Excluding acquisition-related charges from non-GAAP measures
provides investors with a basis to compare Quantum against the
performance of other companies without the variability caused by
purchase accounting.
Share-Based Compensation Expense
Share-based compensation expense relates primarily to equity awards
such as stock options, restricted stock units and employee stock
purchase plan. Share-based compensation is a non-cash expense that
varies in amount from period to period and is dependent on market
forces that are often beyond Quantum's control. Management believes
that non-GAAP measures adjusted for share-based compensation
provide investors with a basis to measure Quantum's core
performance against the performance of other companies without the
variability created by share-based compensation as a result of the
variety of equity awards used by other companies and the varying
methodologies and assumptions used.

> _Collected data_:
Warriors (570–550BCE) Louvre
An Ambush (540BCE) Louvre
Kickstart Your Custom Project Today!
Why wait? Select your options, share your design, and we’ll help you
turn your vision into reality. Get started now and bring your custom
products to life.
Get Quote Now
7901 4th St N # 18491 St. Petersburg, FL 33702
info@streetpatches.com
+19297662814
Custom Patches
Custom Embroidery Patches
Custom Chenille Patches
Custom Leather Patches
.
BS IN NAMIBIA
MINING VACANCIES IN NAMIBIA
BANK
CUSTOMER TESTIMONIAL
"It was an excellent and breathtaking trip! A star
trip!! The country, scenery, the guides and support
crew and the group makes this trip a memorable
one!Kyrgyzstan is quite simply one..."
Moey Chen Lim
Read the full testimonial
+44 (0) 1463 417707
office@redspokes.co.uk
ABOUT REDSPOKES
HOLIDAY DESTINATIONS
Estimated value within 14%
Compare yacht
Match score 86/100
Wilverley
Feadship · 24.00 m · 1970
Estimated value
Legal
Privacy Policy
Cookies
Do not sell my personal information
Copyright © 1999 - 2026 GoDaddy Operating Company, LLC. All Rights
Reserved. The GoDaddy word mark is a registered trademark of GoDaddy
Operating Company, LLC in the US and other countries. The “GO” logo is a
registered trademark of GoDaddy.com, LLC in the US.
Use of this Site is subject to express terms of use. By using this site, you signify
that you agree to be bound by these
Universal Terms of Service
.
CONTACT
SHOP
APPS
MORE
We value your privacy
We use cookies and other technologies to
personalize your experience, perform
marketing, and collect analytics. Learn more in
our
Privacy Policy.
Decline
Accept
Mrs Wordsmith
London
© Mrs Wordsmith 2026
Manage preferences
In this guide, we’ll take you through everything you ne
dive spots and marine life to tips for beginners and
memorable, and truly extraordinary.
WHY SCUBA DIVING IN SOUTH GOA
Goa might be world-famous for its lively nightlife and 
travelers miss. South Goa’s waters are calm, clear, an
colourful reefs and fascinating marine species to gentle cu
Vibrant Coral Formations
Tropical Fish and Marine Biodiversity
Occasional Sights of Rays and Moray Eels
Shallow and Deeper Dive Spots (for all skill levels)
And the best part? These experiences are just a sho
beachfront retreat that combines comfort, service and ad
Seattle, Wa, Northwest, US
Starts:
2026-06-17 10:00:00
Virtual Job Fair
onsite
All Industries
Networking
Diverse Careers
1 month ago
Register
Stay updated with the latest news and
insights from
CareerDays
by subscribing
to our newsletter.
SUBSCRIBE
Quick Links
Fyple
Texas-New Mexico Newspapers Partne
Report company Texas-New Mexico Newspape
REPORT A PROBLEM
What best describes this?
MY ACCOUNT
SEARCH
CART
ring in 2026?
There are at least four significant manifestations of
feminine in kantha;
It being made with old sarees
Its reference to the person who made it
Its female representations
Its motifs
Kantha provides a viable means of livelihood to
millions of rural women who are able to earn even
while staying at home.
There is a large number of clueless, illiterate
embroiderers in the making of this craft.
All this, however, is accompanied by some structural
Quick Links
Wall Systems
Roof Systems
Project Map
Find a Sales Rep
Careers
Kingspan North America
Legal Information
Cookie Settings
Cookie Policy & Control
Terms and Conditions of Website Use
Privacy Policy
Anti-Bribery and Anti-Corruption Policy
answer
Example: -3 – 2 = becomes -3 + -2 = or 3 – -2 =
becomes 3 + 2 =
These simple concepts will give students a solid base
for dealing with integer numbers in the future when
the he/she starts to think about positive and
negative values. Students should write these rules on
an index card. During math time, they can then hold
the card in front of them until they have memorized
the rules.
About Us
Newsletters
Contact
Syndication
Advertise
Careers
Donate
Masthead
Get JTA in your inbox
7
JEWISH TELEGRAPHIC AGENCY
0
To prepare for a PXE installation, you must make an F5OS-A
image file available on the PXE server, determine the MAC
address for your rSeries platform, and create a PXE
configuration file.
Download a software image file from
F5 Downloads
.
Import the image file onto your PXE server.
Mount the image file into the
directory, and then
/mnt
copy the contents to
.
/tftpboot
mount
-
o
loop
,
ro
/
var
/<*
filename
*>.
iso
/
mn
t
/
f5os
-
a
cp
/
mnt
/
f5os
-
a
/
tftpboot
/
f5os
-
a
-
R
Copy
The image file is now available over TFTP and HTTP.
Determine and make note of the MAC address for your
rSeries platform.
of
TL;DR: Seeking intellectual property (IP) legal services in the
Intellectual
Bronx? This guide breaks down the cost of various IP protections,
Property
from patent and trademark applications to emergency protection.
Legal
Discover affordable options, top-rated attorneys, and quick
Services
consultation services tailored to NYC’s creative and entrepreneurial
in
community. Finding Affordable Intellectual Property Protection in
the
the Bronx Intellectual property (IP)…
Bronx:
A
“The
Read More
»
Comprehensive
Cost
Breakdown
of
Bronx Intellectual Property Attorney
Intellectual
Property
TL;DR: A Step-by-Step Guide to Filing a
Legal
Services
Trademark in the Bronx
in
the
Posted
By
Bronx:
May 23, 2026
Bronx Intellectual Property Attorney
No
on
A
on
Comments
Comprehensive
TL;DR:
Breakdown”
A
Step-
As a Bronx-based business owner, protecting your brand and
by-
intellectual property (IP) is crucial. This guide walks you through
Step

> _TASK BRIEF_:
From the excerpt on non-GAAP measures, extract word for word everything from "Excluding acquisition-related charges" down to "purchase accounting.".

> _WORKED SOLUTION_:
Excluding acquisition-related charges from non-GAAP measures
provides investors with a basis to compare Quantum against the
performance of other companies without the variability caused by
purchase accounting.